E por mais que já pareça muito, talvez essa seja apenas a ponta do iceberg. Se mergulharmos ainda mais na problematização, veremos que nem toda informação disponibilizada e consumida vira, de fato, conhecimento. Aliás, eis, aí, o calcanhar de Aquiles da aprendizagem: submersos numa overdose de dados, acabamos infoxicados. O termo, criado originalmente pelo físico espanhol Alfons Cornella, em 1996, é autoexplicativo e dá nome à síndrome contemporânea caracterizada pelo excesso de informação. Hiperconectividade, dispersão, dificuldade de concentração, estresse e ansiedade são alguns dos sintomas recorrentes.
Vivemos recentemente um caso típico de infoxicação: a pandemia global fez da COVID-19 assunto corriqueiro. Era ligar a TV, entrar no Instagram, abrir o e-mail, dar aquela checada no WhatsApp ou olhar um site de notícias e, pronto, lá estavam elas, as informações sobre o vírus. Erradas, corretas, meias-verdades, fake news: na enxurrada de dados a respeito do tema, não havia peneira que desse conta de separar instantaneamente o joio do trigo.
Como, então, curar os conteúdos e fazer uma gestão adequada do conhecimento? Se a informação é pontual e tem, normalmente, vida curta — como a cotação do dólar, a previsão do tempo, uma notícia da editoria de Cidades, por exemplo —, o conhecimento não tem limitação temporal. Ao adquirirmos conhecimento, garantimos a possibilidade de ressignificar tudo que está ao nosso redor.
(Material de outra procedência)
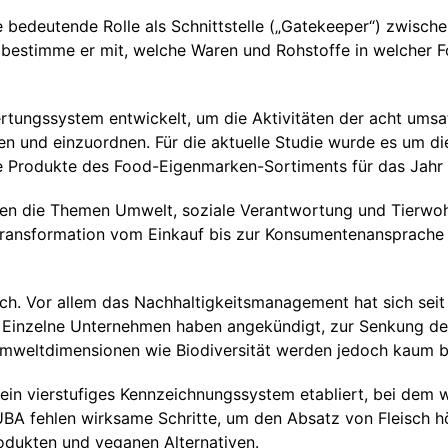
e bedeutende Rolle als Schnittstelle („Gatekeeper“) zwisc
bestimme er mit, welche Waren und Rohstoffe in welcher F
rtungssystem entwickelt, um die Aktivitäten der acht ums
n und einzuordnen. Für die aktuelle Studie wurde es um di
le Produkte des Food-Eigenmarken-Sortiments für das Jahr
en die Themen Umwelt, soziale Verantwortung und Tierwohl
 Transformation vom Einkauf bis zur Konsumentenansprache
eich. Vor allem das Nachhaltigkeitsmanagement hat sich sei
. Einzelne Unternehmen haben angekündigt, zur Senkung de
Umweltdimensionen wie Biodiversität werden jedoch kaum be
 ein vierstufiges Kennzeichnungssystem etabliert, bei dem
UBA fehlen wirksame Schritte, um den Absatz von Fleisch hö
rodukten und veganen Alternativen.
Ganhamos novas aptidões, outras habilidades. Agregamos informações e criamos uma linha narrativa que faz com que nosso olhar para o mundo se expanda.
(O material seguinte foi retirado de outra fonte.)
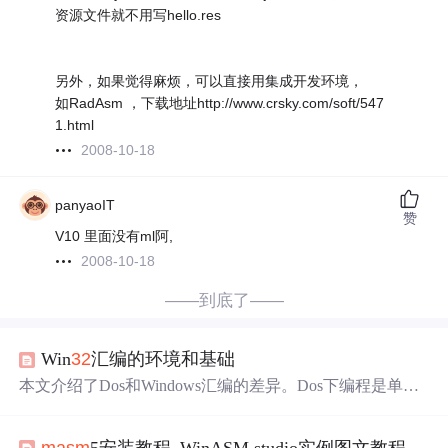
资源文件就不用写hello.res
另外，如果觉得麻烦，可以直接用集成开发环境，
如RadAsm ，下载地址http://www.crsky.com/soft/547
1.html
2008-10-18
panyaoIT
赞
V10 里面没有ml阿,
2008-10-18
——到底了——
Win
32
汇编的环境和基础
本文介绍了Dos和Windows汇编的差异。Dos下编程是单任
务，工作在实模式，可管理系统所有资源；Windows在保
护模式，资源受保护，程序基于消息。还介绍了Win
32
AS
masm
5安装教程_WinASM studio实例图文教程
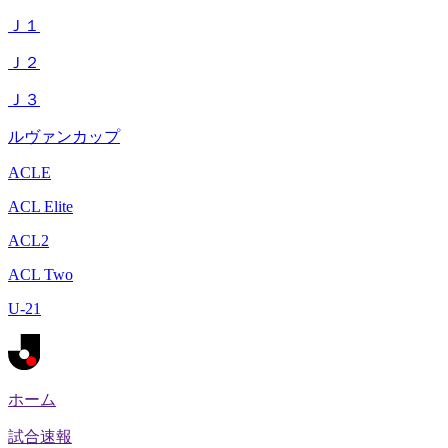
Ｊ１
Ｊ２
Ｊ３
ルヴァンカップ
ACLE
ACL Elite
ACL2
ACL Two
U-21
ホーム
試合速報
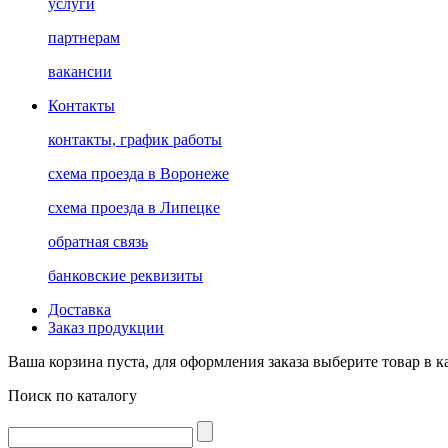
услуги
партнерам
вакансии
Контакты
контакты, график работы
схема проезда в Воронеже
схема проезда в Липецке
обратная связь
банковские реквизиты
Доставка
Заказ продукции
Ваша корзина пуста, для оформления заказа выберите товар в к
Поиск по каталогу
Vale pontuar: quando falo em aprendizagem, não estou focando especificamente na educação tradicional, aquela composta por cadeiras escolares e universitárias. Refiro-me a lifelong learning — jornadas educacionais que duram toda uma vida, que nunca cessam, que não têm linha de chegada. Nesse contexto, há de se reiterar o papel social das empresas na formação constante de seus colaboradores. Se queremos nutrir criatividade, disrupção e inovação, se queremos que os profissionais estejam alinhados ao espírito do tempo e que sigam atentos às demandas contemporâneas, é fundamental que as corporações sejam a ponte entre o excesso de informação e o conhecimento. Entre dado isolado e pensamento crítico. Daqui pra frente, espertas as empresas que apostarem em fomentar espaços de aprendizagem mais focados na personalização da trilha de cada colaborador/ aluno. Porque, agora, sabemos com toda a certeza: a disponibilidade de informação não tem nada a ver com aumento automático de conhecimento. Podemos fazer parte da estatística de 3,5 bilhões de buscas diárias realizadas no Google. Ou podemos ir além. Qual a sua escolha?